El tono frío e inconfundible de Jung Kook retumbó entre las paredes.
—¡Pero qué bonito! Y a la vez qué estúpido, gran rey de los monstruos.
Me volví de un salto. Sentí un líquido frío en la cabeza e, instantes después, aquel veneno negro me cubría todo el cuerpo. Me habían vaciado un barril colgado del techo.
—Tírale una red y arrástralo fuera. —La orden resonó atronadora—. No quiero que tenga contacto alguno con nada que sea líquido. Su sangre porta las artes de la magia demoníaca.
No; no podía ser.
¡No, no, no!
Me obligué a caminar. Me estaba ahogando pero no pensaba claudicar. Eso nunca. Me lanzaron una tela de rejilla gruesa. La rompí. Tiraron otra. Hice lo mismo.
—¡Es muy fuerte! —advirtió alguien—. ¡Hay que arrojarle varias juntas!
No pudieron porque recordé a mi madre.
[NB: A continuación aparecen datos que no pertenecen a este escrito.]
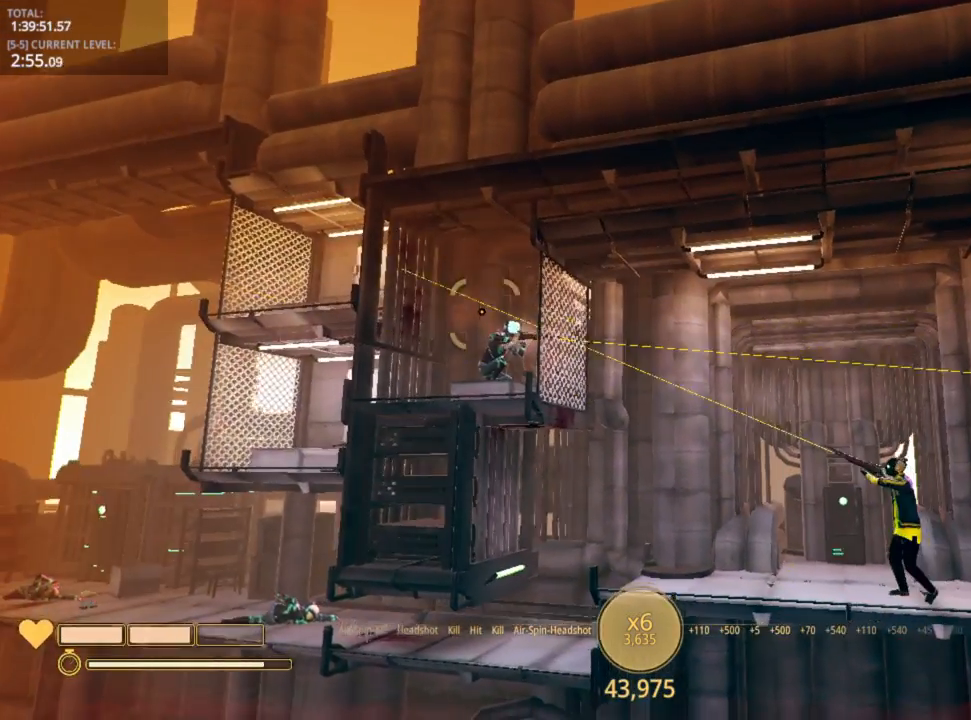
{"keys": ["r"], "mouse_move": "still", "events": [[466, "r", "down"]]}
A mi hermana. A todos los muertos bajo el yugo de Absolom. Y la cólera que se adueñó de mis sentidos fue mayor que el dolor en el pecho. El hielo empezó a desmoronarse. La tierra tembló. Las aguas se embravecieron.
Malditos seres cobardes.
Lástima que el veneno hiciera su trabajo porque, si de mí hubiera dependido, los hubiera sepultado en ese instante a todos bajo una tumba de gélido cristal. Sin embargo, el don me consumió las pocas fuerzas que tenía muy rápido y caí de rodillas ante la entrada.
—Yo que tu me quedaría quietecito.
Jung Kook me clavó un arpón en el costado. El espasmo me hizo apretar los dientes.
—Creía que serías más listo —continuó—. Sin embargo, has hecho exactamente lo mismo que el rey que lo abandonó todo por Agneta sin darte ni cuenta.
—No... —La asfixia mezclada con el dolor en las entrañas no me dejaron hablar—. Jin... Min... Él... No...
—Eres bastante iluso. —Me arrancó la lanza, me lanzó tres redes y luego se arrodilló a fin de mirarme directamente a los ojos—. Pero supongo que si te digo que tu querido amor es el bisnieto de Agneta lo entenderás un poquito mejor. —Sonrió, burlón—. ¿Verdad, pececito?